I try to keep physically active. I run three miles a day, ski, windsurf, kayak, bike and spend a good amount of time in the gym. One major problem is that your metabolism slows as you age. You get more mpg (the only problem is that the stomach still wants the same amount of food, even though the body needs less to meet its needs).

On Rome, I feel that your arguement is only partially true. It wasn't so much that they had it too easy. They overextened their army (sound farmiliar) and faced a major plague that dissimated the population. Imagine running this country if 25% of the workerforce died this year.

Eventually America will fall into decline. It's already happening and is irreversable. And it will not take centuries as it did in Rome. If we continue to spend all of our treasure on the military while ignoring our urban decay and aging infrastructure while at the same time mortgaging our national future to pay for our bills of today, the Depression will look like the good ol' days...

BTW- I haven't seen you stop by my blog in awhile...

3:20 PM  
Blogger shoprat said...

tim You went quite a while without posting so I kind of just fell out of the habit. I did check on you and you have a couple of good things.

8:37 PM  
Blogger Tim said...

Yes, I am affraid that my ceaseless skiing has kept me from my keyboard!

12:01 AM  
Anonymous Seth said...

Over the last few years, I've pretty much taken a rather sudden and unaccustomed degree of prosperity for granted, but of late have realized that a downward spike in our society in general could well render financial success moot. Computers down, etc, and as such have begun to prepare myself for the worst.

We have to. One day we might abruptly find ourselves cut off from our financial assets due to a computer attack or other glitch (all of most of our assets are merely figures in databanks these days, and can be wiped out at the touch of an "enter" button by some high-tech miscreant or other, or by the electromagnetic pulse of a nuclear detonation).

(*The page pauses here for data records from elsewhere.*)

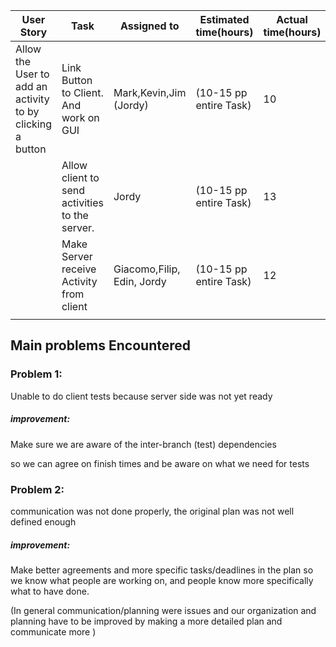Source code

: | User Story                                                | Task                                           | Assigned to                | Estimated time(hours)  | Actual time(hours) | Done(yes/no) | Notes          |
| --------------------------------------------------------- | ---------------------------------------------- | -------------------------- | ---------------------- | ------------------ | ------------ | -------------- |
| Allow the User to add an activity to by clicking a button | Link Button to Client. And work on GUI         | Mark,Kevin,Jim (Jordy)     | (10-15 pp entire Task) | 10                 | yes          |                |
|                                                           | Allow client to send activities to the server. | Jordy                      | (10-15 pp entire Task) | 13                 | no           | not yet tested |
|                                                           | Make Server receive Activity from client       | Giacomo,Filip, Edin, Jordy | (10-15 pp entire Task) | 12                 | no           | not yet tested |
|                                                           |                                                |                            |                        |                    |              |                |



## Main problems Encountered

### Problem 1:

Unable to do client tests because server side was not yet ready

##### improvement:

Make sure we are aware of the inter-branch (test) dependencies 

so we can agree on finish times and be aware on what we need for tests

### Problem 2:

communication was not done properly, the original plan was not well defined enough

##### improvement:

Make better agreements and more specific tasks/deadlines in the plan so we know what people are working on, and people know more specifically what to have done. 

(In general communication/planning were issues and our organization and planning have to be improved by making a more detailed plan and communicate more )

So we really need to pay attention to our physical capabilities and our tangible assets.

5:53 AM  
Blogger benning said...

I wondered where you were going with this, and you headed right for a winning place. Good post. I'd have a struggle surviving in the wilds, but I do remember most of my Boy Scout training. So I think I could make it. But I'd hate to have to try it for real.

One of the odd things I notice when watching Survivor - yeah, I do watch and it's funny! - is that when no one has the tools to make fire, they never seem to notice the contestant wearing glasses. Does nobody remember how to start a fire on a sunny day with a pair of glasses? How helpless have we become?

Sheesh!

7:40 AM  
Anonymous Al Czervic said...

You can start a fire with convex magnifying glass, but plain sunglasses?

Lotsa luck.

For better effect, remove the bullet from a cartridge, wad the cartridge with a tissue, and fire into tinder.

You are carrying a firearm in the woods, right?